TEXT SECTION →
Guest: It really highlights the importance of the video format, as the images are showing a dynamic explanation, or a sequential process. And, it is also interesting that the similarity score for their dataset stays stable as they add more images, while the others tend to decline, which also supports the coherence in the video format. It’s like the more images they added, the more coherent it is, while with other datasets the more images they add, it becomes less and less clear what’s going on.
Host: Yeah, I agree. So, having analyzed the dataset itself, they then use that dataset to pre-train VLMs, and then evaluate these models on several downstream benchmarks. I’m always most interested in seeing the experiments when I read a research paper. It's like the results are finally presented, and we can see the impact of all the previous steps. They used both LLaVA and Idefics2 models, right?
Guest: That's right. They used LLaVA-1.5-7B and Idefics2-8B, both powerful models. They did the experiment in two ways. One was a continual pre-training, which involves using the pre-existing model, and further training it on the new dataset, and the other was pre-training Idefics from scratch, without using the pre-trained model. And, of course, they made sure to use equivalent sample sizes from the other datasets to ensure fair comparison. And the experiments showed clear improvements on using the textbook data. It's like all the effort paid off.

EXERCISE OBJECTIVE → According to the discussion, which two models were used in the pre-training experiments? The entries are separate material from the discussion.

EXTRACTED ENTRIES →
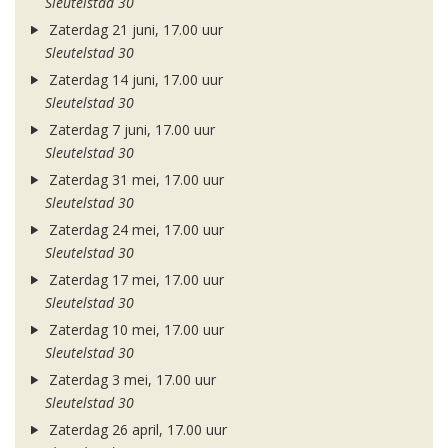
Sleutelstad 30
Zaterdag 21 juni, 17.00 uur
Sleutelstad 30
Zaterdag 14 juni, 17.00 uur
Sleutelstad 30
Zaterdag 7 juni, 17.00 uur
Sleutelstad 30
Zaterdag 31 mei, 17.00 uur
Sleutelstad 30
Zaterdag 24 mei, 17.00 uur
Sleutelstad 30
Zaterdag 17 mei, 17.00 uur
Sleutelstad 30
Zaterdag 10 mei, 17.00 uur
Sleutelstad 30
Zaterdag 3 mei, 17.00 uur
Sleutelstad 30
Zaterdag 26 april, 17.00 uur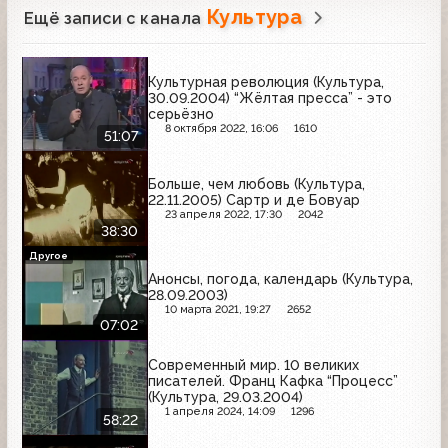
Культура
Ещё записи с канала
Культурная революция (Культура,
30.09.2004) “Жёлтая пресса” - это
серьёзно
8 октября 2022, 16:06
1610
51:07
Больше, чем любовь (Культура,
22.11.2005) Сартр и де Бовуар
23 апреля 2022, 17:30
2042
38:30
Другое
Анонсы, погода, календарь (Культура,
28.09.2003)
10 марта 2021, 19:27
2652
07:02
Современный мир. 10 великих
писателей. Франц Кафка “Процесс”
(Культура, 29.03.2004)
1 апреля 2024, 14:09
1296
58:22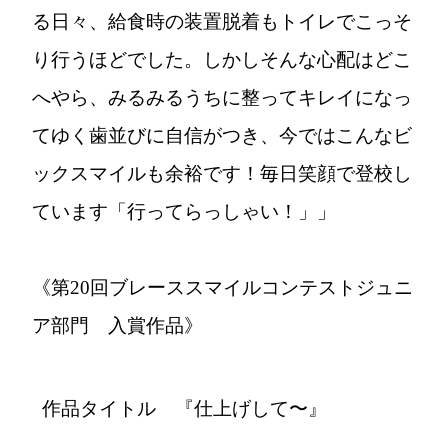
る日々、給食時の装置脱着もトイレでこっそ
り行うほどでした。しかしそんな心配はどこ
へやら、みるみるうちに整ってキレイになっ
てゆく歯並びに自信がつき、今ではこんなビ
ックスマイルも余裕です！毎日笑顔で登校し
ています「行ってらっしゃい！」」
《第20回ブレーススマイルコンテストジュニ
ア部門 入賞作品》
作品タイトル 『仕上げして〜』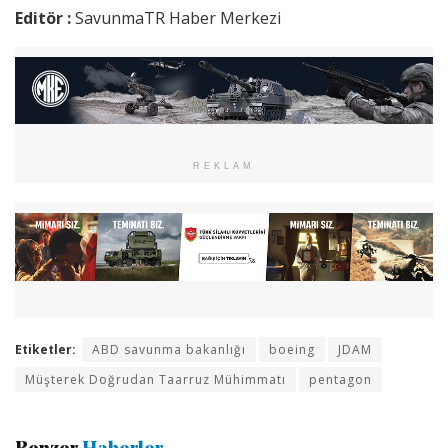
Editör :
SavunmaTR Haber Merkezi
REKLAM
Etiketler:
ABD savunma bakanlığı
boeing
JDAM
Müşterek Doğrudan Taarruz Mühimmatı
pentagon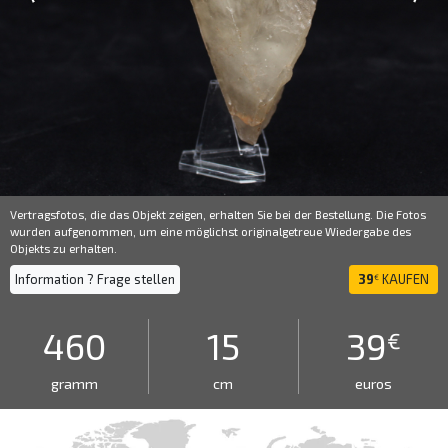
Vertragsfotos, die das Objekt zeigen, erhalten Sie bei der Bestellung. Die Fotos
wurden aufgenommen, um eine möglichst originalgetreue Wiedergabe des
Objekts zu erhalten.
Information ? Frage stellen
39
KAUFEN
€
460
15
39
€
gramm
cm
euros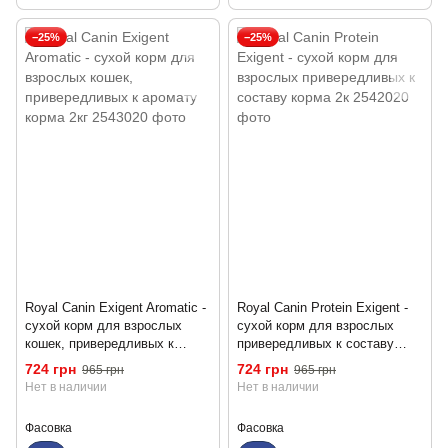
−25%
−25%
Royal Canin Exigent Aromatic -
Royal Canin Protein Exigent -
сухой корм для взрослых
сухой корм для взрослых
кошек, привередливых к
привередливых к составу
аромату корма 2кг
корма 2к
724 грн
724 грн
965 грн
965 грн
Нет в наличии
Нет в наличии
Фасовка
Фасовка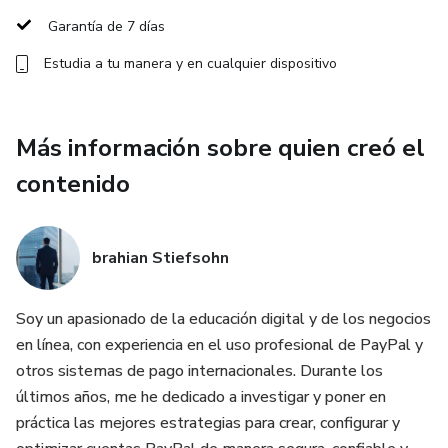
✅ Estrategias reales para empezar con poca inversión
Garantía de 7 días
✅ Cómo escalar tu negocio y vender todos los días
Estudia a tu manera y en cualquier dispositivo
Además, te enseñaré los errores más comunes que
cometen los principiantes y cómo evitarlos para que
Más información sobre quien creó el
puedas empezar de la manera correcta.
contenido
Este curso está pensado especialmente para personas en
Paraguay y Latinoamérica que desean comenzar en el
brahian Stiefsohn
mundo del comercio electrónico.
No necesitas experiencia previa, solo ganas de aprender y
Soy un apasionado de la educación digital y de los negocios
comenzar tu propio negocio digital.
en línea, con experiencia en el uso profesional de PayPal y
otros sistemas de pago internacionales. Durante los
🚀 Empieza hoy mismo a construir tu primera tienda online
últimos años, me he dedicado a investigar y poner en
y aprende a vender con Dropi.
práctica las mejores estrategias para crear, configurar y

EXERCISE RESPONSE → LLaVA-1.5-7B and Idefics2-8B.